As more and more Americans ready themselves for retirement, a pesky, sometimes forgotten, problem rears it’s ugly head. I’m talking about student loans. We are all aware of the student loans issues plaguing our country. After all, Student Loans, account for almost $1 trillion of debt in America. That’s Trillion….with a “T”!
Many students graduating college find, that once employed, a large chunk of their salary is now going back to pay for the student loans incurred. Yes, this is a burden, but after all, you knew this was going to happen right? School is not free after all. Once upon a time, if you could not afford tuition, you were forced to get a job just to make enough money to pay for college. But not anymore. It is all too easy to obtain a student loan and simply postpone the inevitable. But that is not why we are here today. Today I want to talk about the more burdened in this scenario……the elderly.
Most people consider student loans as a young persons problem, but according to a Government Accountability Office report released at a Senate Aging Committee hearing, 4% of Americans, aged 65 to 74 carry federal student loan debts. This is up 1% from the prior year. And the total of student loans for this age bracket increased from $2.8 billion in 2005, to $18.2 billion last year!!!
In 80% of cases, the student loans were incurred for their own education, but in 20% of these cases, it was incurred for the benefit of their own children! The parents just trying to help their kids get a better education, and now they are stuck paying the student loans. Gee whiz…..thanks a lot!
Mid-life can often bring financial stress to one’s life. And furthering your education could be the very fix for this stress. After all, a better education brings a better job which brings better income….right? But unfortunately that is not always the case. And after deferring the loan for several years, the $60,000 student loan is now a $130,000 student loan! And even if you are lucky enough to find a better paying job, you now spend so much of your paycheck to payback the loan that your income is now the same as before. After all the time spent, the stress, the test taking and lack of sleep, you have accomplished a financially lateral move. Kinda’ makes you think, “why bother”. One senior had this too say about her situation “I find it very ironic that I incurred this debt as a way to improve my life, and yet I still sit here today because the debt has become my undoing,”
What’s worse in the case of senior student loans is that this is it. They cannot try again. There is no second act in which to correct the problem. And in many cases, it holds off on people retiring. And at a time when money is tight, the last thing you need to worry about is your Social Security income being garnished to pay back your student loans. Many seniors are battling health problems, death of loved ones, lack of employment and divorce. Student Loans are the last thing that they should be worrying about. That is, until they discover their Social Security check is lighter than normal, or their tax refund has been taken.
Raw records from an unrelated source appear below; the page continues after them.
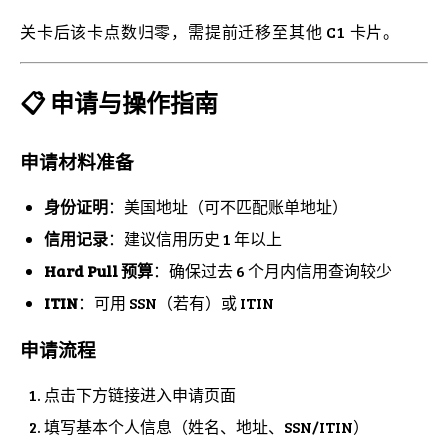
关卡后该卡点数归零，需提前迁移至其他 C1 卡片。
📋 申请与操作指南
申请材料准备
身份证明
：美国地址（可不匹配账单地址）
信用记录
：建议信用历史 1 年以上
Hard Pull 预算
：确保过去 6 个月内信用查询较少
ITIN
：可用 SSN（若有）或 ITIN
申请流程
点击下方链接进入申请页面
填写基本个人信息（姓名、地址、SSN/ITIN）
According to the Government Accountability Office, over 25% of loans held by seniors aged 65-74 were currently in default. And those who found their Social Security benefits garnished increased from 31,000 in 2002 to 155,000 in 2013! And this number is poised to increase as more and more Americans move into their retirement years.
So what can be done? Once upon a time, you were able to discharge student loans in bankruptcy, if they met certain criteria. But that changed in 1998 when bankruptcy laws were changed to make student loans non-dischargeable in bankruptcy. With the rare exception of hardship cases, which are nearly impossible to prove. But conversations in Washington have started. And rumors of re-implementing the dischargeability of student loans are beginning to float around. Some are calling for the exemption of Social Security benefits when attempting to collect on student loans.
But until that time, all you can do is hang on. Relief is coming in some form or another. And if laws do change, and it does come down to bankruptcy, I’ll be the first one in line.